Forget Video Conferencing—Host Your Next Meeting in VR

Recent advances have made VR the superior technology for conferences and meetings, some experts claim

4 min read

Virtual meeting on the Engage platform.
Virtual meeting on the Engage platform.
Image: Immersive VR Education

With workers confined to their homes by the coronavirus pandemic, video conferencing is providing a vital lifeline for businesses. But people are quickly realising that video chats can be a poor substitute for in-person meetings.

A viral video from filmmaker H.P. Mendoza perfectly captured the awkwardness of video conferences: people frequently talk over each other, someone seems to always have microphone or camera issues, and there’s often lag. The format also fails to capture many non-verbal cues that help people communicate effectively.

These shortcomings may provide an opportunity for virtual reality (VR) technology as leading VR hardware makers start to incorporate gesture, eye gaze, and facial expression tracking into their products.

“Interest really has skyrocketed over the past eight weeks,” says David Whelan, CEO of Immersive VR Education, which sells a VR training and collaboration platform called Engage. The company recently helped turn HTC’s V²EC developer conference for its Vive VR headsets into a virtual event attended by 1,000 people. But Whelan says that most new demand for his company’s platform has come from companies looking for a more immersive way to carry out daily meetings with remote employees.

 IEEE Conference on Virtual Reality and 3D User Interfaces was held on Mozilla\u2019s VR platform Hubs.This year’s IEEE Conference on Virtual Reality and 3D User Interfaces was held in virtual reality using Mozilla Hubs.Image: IEEE

The HTC event wasn’t the only conference to switch to using VR tech in response to the pandemic. Last month, the IEEE Conference on Virtual Reality and 3D User Interfaces was held on Mozilla’s VR platform Hubs. Co-chair Blair MacIntyre, a VR researcher who holds positions at Mozilla and the Georgia Institute of Technology, says the response was overwhelmingly positive. But he thinks VR is even more compelling for smaller meetings, for which many people currently rely on videoconferencing.

“The video calling stuff breaks down beyond a few people, because you have this big grid of tiny faces,” he says. “The full range of social cues, from posture to eye gaze to facial expressions, things like head nodding and hand gesturing—they all convey crucial information.”

This information is much easier to get across in VR, he says. The latest VR technology tracks head and hand movements using cameras and inertial sensors in the headset and handheld controllers. This makes it possible to recreate a variety of social signals, such as making eye contact or gesturing at someone across a room. And a host of hardware improvements in the pipeline could soon make non-verbal communication even more powerful in VR.

In January, Facebook launched a new feature for its Oculus Quest system that does away with handheld controllers. Instead, it uses cameras on the outside of the headset to precisely track hand and even finger movements.
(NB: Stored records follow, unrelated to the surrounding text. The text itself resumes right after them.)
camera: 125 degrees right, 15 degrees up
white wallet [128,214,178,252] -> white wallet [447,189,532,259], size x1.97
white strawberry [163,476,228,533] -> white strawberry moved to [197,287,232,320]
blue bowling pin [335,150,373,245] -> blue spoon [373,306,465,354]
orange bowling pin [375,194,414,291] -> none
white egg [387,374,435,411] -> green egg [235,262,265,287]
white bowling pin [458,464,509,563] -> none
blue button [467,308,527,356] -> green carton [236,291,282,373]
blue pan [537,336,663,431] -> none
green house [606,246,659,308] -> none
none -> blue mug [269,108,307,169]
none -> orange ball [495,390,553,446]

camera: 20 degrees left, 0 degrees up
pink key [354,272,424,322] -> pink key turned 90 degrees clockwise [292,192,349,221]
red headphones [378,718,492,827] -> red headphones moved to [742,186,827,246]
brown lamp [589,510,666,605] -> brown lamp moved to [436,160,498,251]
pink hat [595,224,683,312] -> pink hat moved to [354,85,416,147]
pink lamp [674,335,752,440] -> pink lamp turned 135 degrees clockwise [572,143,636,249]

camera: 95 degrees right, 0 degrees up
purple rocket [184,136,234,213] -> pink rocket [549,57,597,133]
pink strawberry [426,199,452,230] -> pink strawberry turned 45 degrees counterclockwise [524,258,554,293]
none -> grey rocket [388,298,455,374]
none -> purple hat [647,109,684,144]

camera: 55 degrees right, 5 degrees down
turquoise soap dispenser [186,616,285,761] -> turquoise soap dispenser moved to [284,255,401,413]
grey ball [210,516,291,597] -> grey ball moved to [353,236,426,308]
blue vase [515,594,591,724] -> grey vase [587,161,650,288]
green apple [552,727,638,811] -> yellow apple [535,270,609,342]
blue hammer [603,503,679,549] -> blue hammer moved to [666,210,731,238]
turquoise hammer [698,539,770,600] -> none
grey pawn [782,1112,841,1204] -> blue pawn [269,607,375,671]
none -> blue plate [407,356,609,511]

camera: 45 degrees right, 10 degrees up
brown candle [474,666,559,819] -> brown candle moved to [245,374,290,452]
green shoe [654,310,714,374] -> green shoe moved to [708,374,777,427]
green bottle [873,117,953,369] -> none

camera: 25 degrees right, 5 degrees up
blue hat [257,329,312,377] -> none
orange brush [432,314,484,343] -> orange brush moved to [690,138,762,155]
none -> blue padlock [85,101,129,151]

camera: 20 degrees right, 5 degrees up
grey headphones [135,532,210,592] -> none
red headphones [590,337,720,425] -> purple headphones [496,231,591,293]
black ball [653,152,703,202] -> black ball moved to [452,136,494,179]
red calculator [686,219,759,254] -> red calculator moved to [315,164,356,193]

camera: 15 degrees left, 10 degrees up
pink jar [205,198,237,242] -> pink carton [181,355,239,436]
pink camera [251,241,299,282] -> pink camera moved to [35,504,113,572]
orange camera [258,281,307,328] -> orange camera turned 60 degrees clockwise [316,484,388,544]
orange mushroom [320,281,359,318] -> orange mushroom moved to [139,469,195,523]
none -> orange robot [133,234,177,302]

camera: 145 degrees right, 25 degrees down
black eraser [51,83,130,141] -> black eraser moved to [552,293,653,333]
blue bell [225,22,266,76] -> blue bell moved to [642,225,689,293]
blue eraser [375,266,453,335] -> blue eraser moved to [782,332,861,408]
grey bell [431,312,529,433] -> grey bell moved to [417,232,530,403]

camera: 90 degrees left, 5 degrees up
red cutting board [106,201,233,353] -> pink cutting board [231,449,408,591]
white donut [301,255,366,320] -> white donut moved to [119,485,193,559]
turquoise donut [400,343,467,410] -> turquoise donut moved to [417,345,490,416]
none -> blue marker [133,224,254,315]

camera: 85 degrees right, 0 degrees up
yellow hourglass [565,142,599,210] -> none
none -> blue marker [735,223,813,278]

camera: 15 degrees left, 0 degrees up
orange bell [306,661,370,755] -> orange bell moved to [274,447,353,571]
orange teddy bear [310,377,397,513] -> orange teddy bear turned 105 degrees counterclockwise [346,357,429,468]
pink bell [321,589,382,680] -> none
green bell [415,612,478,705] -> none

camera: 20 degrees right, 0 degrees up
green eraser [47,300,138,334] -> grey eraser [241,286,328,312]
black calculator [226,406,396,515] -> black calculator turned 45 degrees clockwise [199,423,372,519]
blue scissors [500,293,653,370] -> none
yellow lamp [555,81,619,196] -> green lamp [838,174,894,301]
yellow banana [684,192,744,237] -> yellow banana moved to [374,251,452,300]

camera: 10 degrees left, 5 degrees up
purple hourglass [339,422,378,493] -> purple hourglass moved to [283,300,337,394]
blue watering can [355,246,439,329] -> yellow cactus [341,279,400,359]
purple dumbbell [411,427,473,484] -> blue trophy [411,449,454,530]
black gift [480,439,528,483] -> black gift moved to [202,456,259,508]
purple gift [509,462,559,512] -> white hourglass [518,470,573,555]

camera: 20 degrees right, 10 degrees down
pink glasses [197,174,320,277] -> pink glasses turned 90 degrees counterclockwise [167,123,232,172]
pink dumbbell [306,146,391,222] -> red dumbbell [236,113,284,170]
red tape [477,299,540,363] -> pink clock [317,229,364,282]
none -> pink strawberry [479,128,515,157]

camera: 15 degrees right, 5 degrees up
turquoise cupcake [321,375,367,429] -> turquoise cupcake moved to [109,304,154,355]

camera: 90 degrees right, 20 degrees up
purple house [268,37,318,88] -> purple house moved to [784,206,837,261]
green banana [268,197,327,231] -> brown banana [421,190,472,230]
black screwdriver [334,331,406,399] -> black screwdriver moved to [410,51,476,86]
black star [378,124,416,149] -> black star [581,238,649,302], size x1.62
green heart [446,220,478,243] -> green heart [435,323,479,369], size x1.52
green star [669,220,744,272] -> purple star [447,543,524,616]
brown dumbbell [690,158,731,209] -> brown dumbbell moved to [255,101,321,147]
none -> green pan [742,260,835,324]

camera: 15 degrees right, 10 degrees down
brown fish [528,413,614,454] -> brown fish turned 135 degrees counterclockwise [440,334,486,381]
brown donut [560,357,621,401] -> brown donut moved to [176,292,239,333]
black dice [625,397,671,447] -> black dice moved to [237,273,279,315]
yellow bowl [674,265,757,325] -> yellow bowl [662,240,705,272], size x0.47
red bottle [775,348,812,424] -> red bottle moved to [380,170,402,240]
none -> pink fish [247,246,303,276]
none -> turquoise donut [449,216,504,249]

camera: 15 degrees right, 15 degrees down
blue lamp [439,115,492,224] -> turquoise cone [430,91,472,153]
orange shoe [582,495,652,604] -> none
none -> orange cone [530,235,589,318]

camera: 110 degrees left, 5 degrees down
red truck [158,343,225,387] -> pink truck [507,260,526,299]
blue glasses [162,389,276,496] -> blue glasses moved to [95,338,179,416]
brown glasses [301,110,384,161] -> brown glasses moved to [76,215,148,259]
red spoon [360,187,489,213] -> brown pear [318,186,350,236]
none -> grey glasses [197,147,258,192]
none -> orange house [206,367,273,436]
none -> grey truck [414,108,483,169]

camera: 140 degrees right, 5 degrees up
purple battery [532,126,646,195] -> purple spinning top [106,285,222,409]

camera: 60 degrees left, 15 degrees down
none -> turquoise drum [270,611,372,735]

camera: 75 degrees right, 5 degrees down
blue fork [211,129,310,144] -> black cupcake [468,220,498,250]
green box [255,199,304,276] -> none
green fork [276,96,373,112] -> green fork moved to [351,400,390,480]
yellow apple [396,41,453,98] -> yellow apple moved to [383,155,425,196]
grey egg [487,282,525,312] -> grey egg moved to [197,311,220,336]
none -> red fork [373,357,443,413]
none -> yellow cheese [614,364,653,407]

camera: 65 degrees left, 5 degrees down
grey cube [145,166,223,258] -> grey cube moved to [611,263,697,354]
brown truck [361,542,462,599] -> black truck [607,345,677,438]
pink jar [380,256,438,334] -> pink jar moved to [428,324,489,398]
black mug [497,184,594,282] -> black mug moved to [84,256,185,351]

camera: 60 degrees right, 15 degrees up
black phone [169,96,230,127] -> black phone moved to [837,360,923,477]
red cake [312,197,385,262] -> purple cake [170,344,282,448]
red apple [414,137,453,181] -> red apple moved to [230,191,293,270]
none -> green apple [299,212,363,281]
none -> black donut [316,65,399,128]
Meanwhile, competitors HTC and Pico have both produced headsets with eye tracking.

Whelan says he’s also seen private demos from two companies that have integrated facial expression tracking into their headsets. One uses sensors inside the headset’s faceplate to detect electrical signals from the wearer’s facial muscles; the other uses infrared light to detect tension in their skin. He thinks both facial expression and eye tracking will be standard features in the next generation of headsets, making VR meetings even more feasible and realistic.

For now, the biggest barrier to VR adoption for any purpose, says Whelan, is the bulkiness of the headsets, which can be uncomfortable to wear for long stretches of time. Cost is also a factor—Facebook’s stripped-down Oculus Go system costs US $149 and the HTC Vive Pro sells for $599. While it’s possible to join many VR collaboration tools from a desktop, if companies want to get the most out of VR meetings, they need to provide a headset for every employee expected to attend. But Whelan thinks many companies could justify the investment if VR meetings could reduce the expense and environmental impact of business travel.

Yaser Sheikh, who leads the Pittsburgh division of Facebook’s Reality Labs, thinks VR tech still has a way to go before it can substitute for in-person interaction, though. Today’s VR systems are still a long way from being able to measure the thousand different ways someone can smile, he says. “It’s very easy to underestimate the importance of capturing the degree of information that’s communicated by facial expressions and body gestures,” he adds.

Video conferencing still translates much of that subtlety, he says, but at the expense of a sense of shared space. His lab’s goal is to avoid that trade-off and create VR telepresence that’s indistinguishable from real life. His team has released impressive demos of ultra-realistic virtual avatars that perfectly mimic a person’s movements and expressions. Getting these avatars into production, though, will require further breakthroughs in graphics, computer vision, machine learning, and audio processing.

This post was updated on 15 April 2020.